● WHAT IS BEING ASKED
What the task requires is each entry, restated exactly.

++++ EXERCISE DATA ++++

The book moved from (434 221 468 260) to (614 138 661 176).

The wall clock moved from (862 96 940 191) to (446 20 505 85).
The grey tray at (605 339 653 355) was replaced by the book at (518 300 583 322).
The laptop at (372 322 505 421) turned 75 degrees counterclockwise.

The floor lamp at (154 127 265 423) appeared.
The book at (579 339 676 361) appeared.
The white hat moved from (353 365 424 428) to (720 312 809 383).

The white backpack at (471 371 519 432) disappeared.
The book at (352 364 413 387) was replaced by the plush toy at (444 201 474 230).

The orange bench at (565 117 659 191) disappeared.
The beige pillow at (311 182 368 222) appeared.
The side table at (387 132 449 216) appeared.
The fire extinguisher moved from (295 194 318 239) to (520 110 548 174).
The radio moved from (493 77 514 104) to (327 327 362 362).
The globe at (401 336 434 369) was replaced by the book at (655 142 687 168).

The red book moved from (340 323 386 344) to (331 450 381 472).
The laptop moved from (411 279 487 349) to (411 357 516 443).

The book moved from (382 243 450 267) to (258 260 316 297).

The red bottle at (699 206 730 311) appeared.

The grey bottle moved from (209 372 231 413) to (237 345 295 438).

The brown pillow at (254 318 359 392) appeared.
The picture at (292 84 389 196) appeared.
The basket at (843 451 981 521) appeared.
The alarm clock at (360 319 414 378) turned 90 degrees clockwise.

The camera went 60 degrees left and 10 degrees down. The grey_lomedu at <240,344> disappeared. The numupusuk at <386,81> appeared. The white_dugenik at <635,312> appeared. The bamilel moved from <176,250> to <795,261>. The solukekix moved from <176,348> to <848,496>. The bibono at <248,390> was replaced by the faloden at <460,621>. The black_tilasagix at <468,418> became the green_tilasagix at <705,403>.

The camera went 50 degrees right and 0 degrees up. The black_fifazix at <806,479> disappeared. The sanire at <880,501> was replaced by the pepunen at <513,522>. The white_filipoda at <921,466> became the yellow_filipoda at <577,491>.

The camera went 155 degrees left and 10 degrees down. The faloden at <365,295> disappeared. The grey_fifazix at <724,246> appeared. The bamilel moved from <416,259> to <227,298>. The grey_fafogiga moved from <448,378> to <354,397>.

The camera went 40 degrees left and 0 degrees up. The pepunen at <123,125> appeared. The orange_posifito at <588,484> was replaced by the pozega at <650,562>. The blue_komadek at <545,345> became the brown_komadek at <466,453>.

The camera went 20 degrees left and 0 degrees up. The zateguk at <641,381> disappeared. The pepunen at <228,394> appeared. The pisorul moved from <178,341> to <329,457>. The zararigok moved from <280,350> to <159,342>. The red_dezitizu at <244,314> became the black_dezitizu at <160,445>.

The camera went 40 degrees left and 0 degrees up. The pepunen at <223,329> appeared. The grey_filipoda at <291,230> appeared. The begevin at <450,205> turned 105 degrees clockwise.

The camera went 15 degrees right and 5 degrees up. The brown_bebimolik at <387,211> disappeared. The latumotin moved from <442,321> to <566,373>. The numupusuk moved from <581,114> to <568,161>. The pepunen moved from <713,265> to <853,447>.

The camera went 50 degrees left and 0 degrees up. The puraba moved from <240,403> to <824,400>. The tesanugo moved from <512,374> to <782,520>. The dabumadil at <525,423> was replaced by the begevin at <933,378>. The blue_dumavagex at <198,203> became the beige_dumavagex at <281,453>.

++++

● WRITTEN RESPONSE
The book moved from (434 221 468 260) to (614 138 661 176).

The wall clock moved from (862 96 940 191) to (446 20 505 85).
The grey tray at (605 339 653 355) was replaced by the book at (518 300 583 322).
The laptop at (372 322 505 421) turned 75 degrees counterclockwise.

The floor lamp at (154 127 265 423) appeared.
The book at (579 339 676 361) appeared.
The white hat moved from (353 365 424 428) to (720 312 809 383).

The white backpack at (471 371 519 432) disappeared.
The book at (352 364 413 387) was replaced by the plush toy at (444 201 474 230).

The orange bench at (565 117 659 191) disappeared.
The beige pillow at (311 182 368 222) appeared.
The side table at (387 132 449 216) appeared.
The fire extinguisher moved from (295 194 318 239) to (520 110 548 174).
The radio moved from (493 77 514 104) to (327 327 362 362).
The globe at (401 336 434 369) was replaced by the book at (655 142 687 168).

The red book moved from (340 323 386 344) to (331 450 381 472).
The laptop moved from (411 279 487 349) to (411 357 516 443).

The book moved from (382 243 450 267) to (258 260 316 297).

The red bottle at (699 206 730 311) appeared.

The grey bottle moved from (209 372 231 413) to (237 345 295 438).

The brown pillow at (254 318 359 392) appeared.
The picture at (292 84 389 196) appeared.
The basket at (843 451 981 521) appeared.
The alarm clock at (360 319 414 378) turned 90 degrees clockwise.

The camera went 60 degrees left and 10 degrees down. The grey_lomedu at <240,344> disappeared. The numupusuk at <386,81> appeared. The white_dugenik at <635,312> appeared. The bamilel moved from <176,250> to <795,261>. The solukekix moved from <176,348> to <848,496>. The bibono at <248,390> was replaced by the faloden at <460,621>. The black_tilasagix at <468,418> became the green_tilasagix at <705,403>.

The camera went 50 degrees right and 0 degrees up. The black_fifazix at <806,479> disappeared. The sanire at <880,501> was replaced by the pepunen at <513,522>. The white_filipoda at <921,466> became the yellow_filipoda at <577,491>.

The camera went 155 degrees left and 10 degrees down. The faloden at <365,295> disappeared. The grey_fifazix at <724,246> appeared. The bamilel moved from <416,259> to <227,298>. The grey_fafogiga moved from <448,378> to <354,397>.

The camera went 40 degrees left and 0 degrees up. The pepunen at <123,125> appeared. The orange_posifito at <588,484> was replaced by the pozega at <650,562>. The blue_komadek at <545,345> became the brown_komadek at <466,453>.

The camera went 20 degrees left and 0 degrees up. The zateguk at <641,381> disappeared. The pepunen at <228,394> appeared. The pisorul moved from <178,341> to <329,457>. The zararigok moved from <280,350> to <159,342>. The red_dezitizu at <244,314> became the black_dezitizu at <160,445>.

The camera went 40 degrees left and 0 degrees up. The pepunen at <223,329> appeared. The grey_filipoda at <291,230> appeared. The begevin at <450,205> turned 105 degrees clockwise.

The camera went 15 degrees right and 5 degrees up. The brown_bebimolik at <387,211> disappeared. The latumotin moved from <442,321> to <566,373>. The numupusuk moved from <581,114> to <568,161>. The pepunen moved from <713,265> to <853,447>.

The camera went 50 degrees left and 0 degrees up. The puraba moved from <240,403> to <824,400>. The tesanugo moved from <512,374> to <782,520>. The dabumadil at <525,423> was replaced by the begevin at <933,378>. The blue_dumavagex at <198,203> became the beige_dumavagex at <281,453>.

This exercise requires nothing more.